Energy consumption reduction can be achieved through combined energy efficiency solutions for the building systems, utilities, and industrial processes. If possible, maximizing the interaction with the local climate in different seasons can reduce HVAC consumption. In warm climates, options such as reflective roofing materials and ideal insulation thickness should be considered. Once the energy consumption has been reduced as much as possible, one can look at offsetting. The offset can be done on-site through renewable installation: Solar PV on the roof and parking canopies are popular solutions for commercial and industrial sites.


Carbon Offset

Finally, once all energy efficiency measures have been implemented, a way to reduce the global carbon footprint is to purchase Renewable Energy Certificates, invest in carbon offsetting projects, or trade carbon credits.

 

Green energy will be recognized in most cases with specific certificates, like Renewable Energy Certificates, as requested by the LEED Zero Carbon certification.

Offset projects should be certified under the VERA standard or GOLD standard to be recognized. This helps ensure an accurate count of CO2 equivalent the company has offset.

Carbon credits are not open to all companies in China for now: at the moment, only the big emitters such as power plants, and cement/steel factories would be able to take part in this scheme.

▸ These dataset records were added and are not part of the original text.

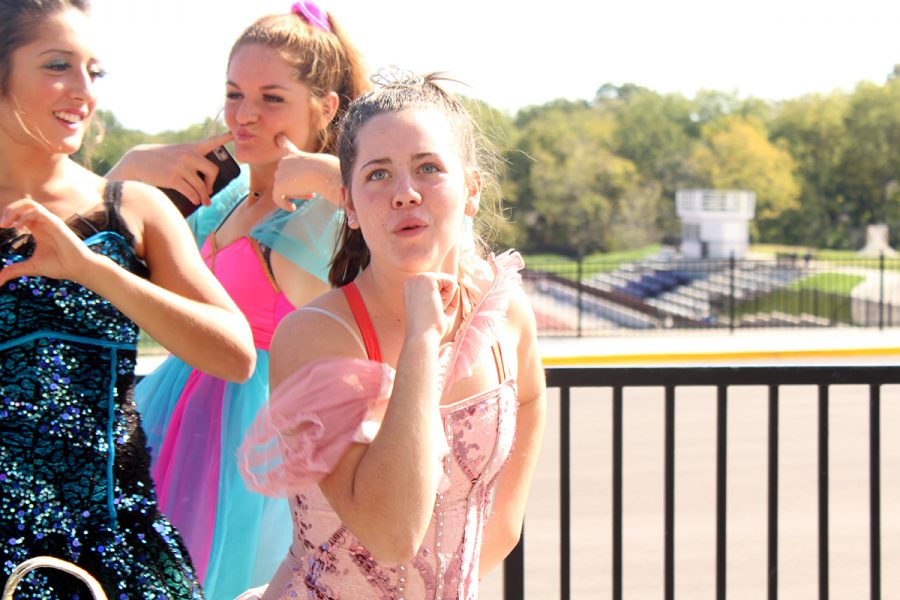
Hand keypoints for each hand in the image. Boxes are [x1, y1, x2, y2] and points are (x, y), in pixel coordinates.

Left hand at [0, 199, 98, 286]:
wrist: (78, 268)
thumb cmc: (60, 266)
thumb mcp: (31, 267)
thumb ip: (14, 270)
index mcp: (38, 229)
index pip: (21, 213)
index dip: (9, 216)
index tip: (1, 228)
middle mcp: (44, 222)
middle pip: (24, 204)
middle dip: (9, 210)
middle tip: (1, 224)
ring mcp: (50, 221)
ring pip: (29, 204)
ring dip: (14, 210)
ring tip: (6, 223)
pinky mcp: (55, 223)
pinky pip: (37, 211)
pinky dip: (24, 216)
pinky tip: (18, 227)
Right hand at [106, 131, 233, 207]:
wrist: (138, 160)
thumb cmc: (161, 159)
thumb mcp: (177, 152)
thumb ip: (193, 160)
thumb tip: (207, 182)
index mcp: (192, 147)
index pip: (213, 141)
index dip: (226, 137)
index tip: (236, 134)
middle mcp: (189, 155)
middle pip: (213, 171)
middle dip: (212, 183)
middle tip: (209, 190)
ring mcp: (181, 167)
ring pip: (201, 186)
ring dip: (204, 196)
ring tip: (204, 201)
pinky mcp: (174, 178)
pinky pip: (191, 192)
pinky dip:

Companies’ Carbon Footprint in China

It may be daunting to reduce one’s carbon footprint in China, as main Scope 1 or Scope 2 emissions would come from electricity, which is coal-based in most provinces. Companies looking to stay and strive in the Chinese market must start working on carbon initiatives. As China’s Emissions Trading System (ETS) is not yet open to companies outside of the cement or steel industries, organizations must first assess their carbon footprint, and then rely on energy efficiency measures, renewables, and carbon offsetting measures.

 

In conclusion, to truly tackle excessive emissions and reach their goals, companies should have a dedicated task force, the support of specialists (internal or external) on such initiatives, train their employees, and set intermediary carbon reduction targets.


FAQ

What is the main challenge of carbon footprint calculation?

The process requires the involvement of the whole organization. To make sure the project stays on track, the company must define a clear timeline, a matrix of responsibility, and a steering committee. The steering committee would typically include the project manager of the carbon calculation service company, and a project sponsor and project manager on the client side.

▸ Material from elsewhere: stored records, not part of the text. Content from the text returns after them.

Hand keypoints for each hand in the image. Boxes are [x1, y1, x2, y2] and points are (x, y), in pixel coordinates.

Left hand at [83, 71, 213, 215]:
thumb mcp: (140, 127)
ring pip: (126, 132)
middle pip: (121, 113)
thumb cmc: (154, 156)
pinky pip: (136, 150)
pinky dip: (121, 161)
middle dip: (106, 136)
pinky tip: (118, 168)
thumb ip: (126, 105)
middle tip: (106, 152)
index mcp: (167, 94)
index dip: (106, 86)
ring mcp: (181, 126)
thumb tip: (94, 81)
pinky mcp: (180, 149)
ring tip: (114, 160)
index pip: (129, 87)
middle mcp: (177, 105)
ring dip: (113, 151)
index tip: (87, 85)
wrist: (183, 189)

Do electric vehicles reduce carbon footprint?

Electric vehicles do not emit direct emissions, therefore improving local air quality. However, their global carbon emissions depend on electricity production. In China’s case, EVs are not always a lower-emitting choice compared to petrol-fuelled vehicles.


Could one reduce the carbon emissions of existing facilities and newly built sites?

Yes. For existing facilities, you can only act on the operational carbon and conduct energy audits to identify (1) how to reduce the energy consumption and (2) find out how to better operate them and optimize energy consumption. For new facilities, you can reduce both the embodied and the operational carbon from an early stage.


Will I see ROI for emission-reducing actions?
The ROI is not always evident while working on environmental impact mitigation. Solutions generating energy savings often have an ROI, but their attractiveness depends on the local energy price (relatively low in China, for example). However, more and more clients and investors require companies to take action on their carbon emissions – meaning there is a cost of not taking action.


What is the main obstacle to site-level action?
Awareness of users and employees. To cope with this obstacle, companies must take action to train employees on such topics and create dedicated systems and processes. For example, for existing facilities, energy audits can be combined with ISO50001 implementation.